AMILTON PINHEIRO
RIO DE JANEIRO, RJ (FOLHAPRESS) – Às voltas com o lançamento do livro “Corações de Papel” e a divulgação do espetáculo “Tom Jobim, o Musical”, que estreou no Rio de Janeiro, Nelson Motta chega aos 80 anos fazendo o que sempre fez -trabalhando sem parar. Mas agora em outro ritmo, já que sempre tem projetos na cabeça e outros tantos em andamento.
“Corações de Papel”, é um romance epistolar que surpreendeu Motta chegando “quase pronto”. O ano era 2014, e ele tinha acabado de completar 70 anos. Recebeu uma ligação de uma amiga de longa data que queria presenteá-lo com uma pasta azul contendo as cartas que ele as enviou entre 1964 e 1965, quando engataram um romance na faculdade em que estudavam.

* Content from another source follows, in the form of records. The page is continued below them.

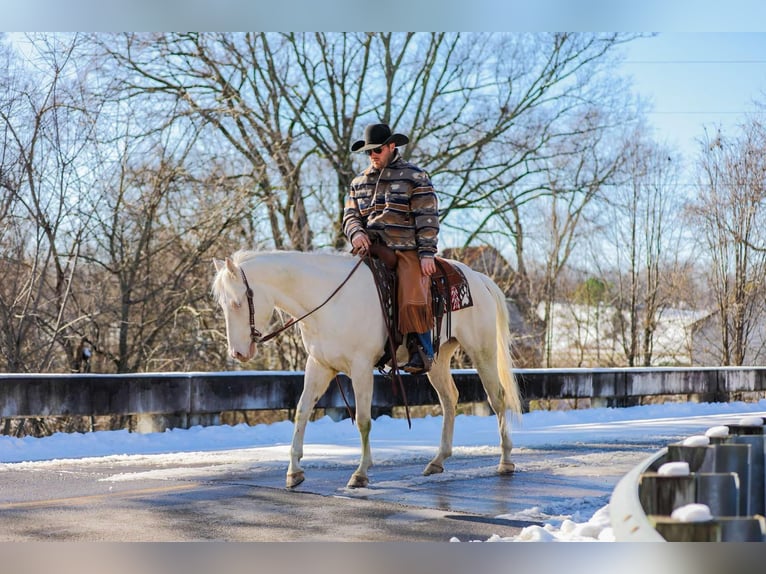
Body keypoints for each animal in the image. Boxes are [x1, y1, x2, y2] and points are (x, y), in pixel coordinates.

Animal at [213, 252, 524, 490]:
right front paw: (293, 472)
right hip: (438, 359)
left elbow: (363, 420)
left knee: (497, 397)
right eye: (223, 305)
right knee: (449, 399)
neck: (328, 303)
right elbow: (302, 412)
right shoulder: (319, 365)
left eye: (238, 303)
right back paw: (437, 461)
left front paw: (360, 474)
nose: (237, 353)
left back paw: (506, 460)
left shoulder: (361, 367)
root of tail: (478, 278)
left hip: (482, 349)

Segundo ela, que virou escritora, as cartas tinham valor literário. Motta recebeu, mas não quis ler os textos. “Tinha medo de me emocionar. Mas que desculpas mais esfarrapada, porque tudo que se quer na vida é se emocionar. Eu vivo para isso”, diz ele no escritório de seu apartamento em Copacabana, enquanto espera o fisioterapeuta.
Ele guardou o conteúdo na gaveta de uma estante de seu apartamento antigo, em Ipanema, e esqueceu aquela história por alguns anos. Quando estava escrevendo o livro de memórias “De Cu pra Lua: Dramas, Comédias e Mistérios de um Rapaz de Sorte”, lançado em 2020, ele quis ver se alguma coisa naquelas cartas podiam ser aproveitadas para o livro.
Mas, inexplicavelmente, a pasta evaporou. “Só a encontrei quando decidir sair do Brasil em 2022 e me mudar para Lisboa”, diz.
Para ele, com a eleição de Bolsonaro, o ambiente no país se tornou insuportável, assim como tinha ficado com o golpe militar em 1964. “Não queria passar por tudo que passamos na ditadura. Eu não tinha a juventude como aliada. Não estava mais aguentando o clima de terror que Bolsonaro e seu governo instalaram no país.”
Em Portugal, tomou coragem para ler as cartas e se surpreendeu positivamente com as coisas que escreveu para a ex, mesmo deixando claro que ali havia atitudes com que hoje não concordaria.
Nas cartas, Nelsinho ou Nelson Candido, como assinava, se revela um jovem apaixonado, cheio de vida, que descobria o amor e um mundo de grandes novidades; o pop e o cinema, suas grandes paixões naquele momento, mas também um certo desencantamento por causa da ditadura militar e o oportunismo com alguns artistas que apostavam em músicas de protestos de ocasião.
O livro traz as cartas em ordem cronológica, cortadas para dar mais fluência e acrescidas de um prólogo e de um epílogo, que Motta escreveu quando decidiu pela publicação.
Mas, segundo ele, não houve nenhuma censura de sua parte. Nenhum assunto que tratou nas cartas com a namorada foi vetado, mostrando inclusive que tinha uma outra relação mais carnal ao mesmo tempo.
Não se poda nem quando escreve a respeito de Chico Buarque: “Continuo achando seu amigo Chico Buarque um grande letrista, um músico mediano e um cantor bem ruinzinho”.
De tudo que fez na vida, mais de 300 músicas, 15 livros, produção de discos, de artistas, de shows, de festivais, de programa de televisão, de colunas em jornais, entre tantas outras coisas, Motta é firme e categórico quando questionado sobre o que mais lhe deu orgulho.
“A música ‘Saveiros’, que escrevi a letra, musicada por Dori Caymmi, que ganhou o Festival Internacional da Canção, em 1966, e interpretada por Nana Caymmi”, começa, para logo em seguida completar com uma segunda parte.
“E ter participado de dois grandes momentos de duas cantoras excepcionais; Elis Regina, com que trabalhei quando ela mudou o rumo de sua carreira, lançando dois discos fundamentais. E o primeiro disco de Marisa Monte, quando ela se lançou, fazendo tudo de forma tranquila, pensada, concebida, desde a escolha de repertório, de não ter um estilo indefinido, cantando vários gêneros musicais, até sua postura no palco.”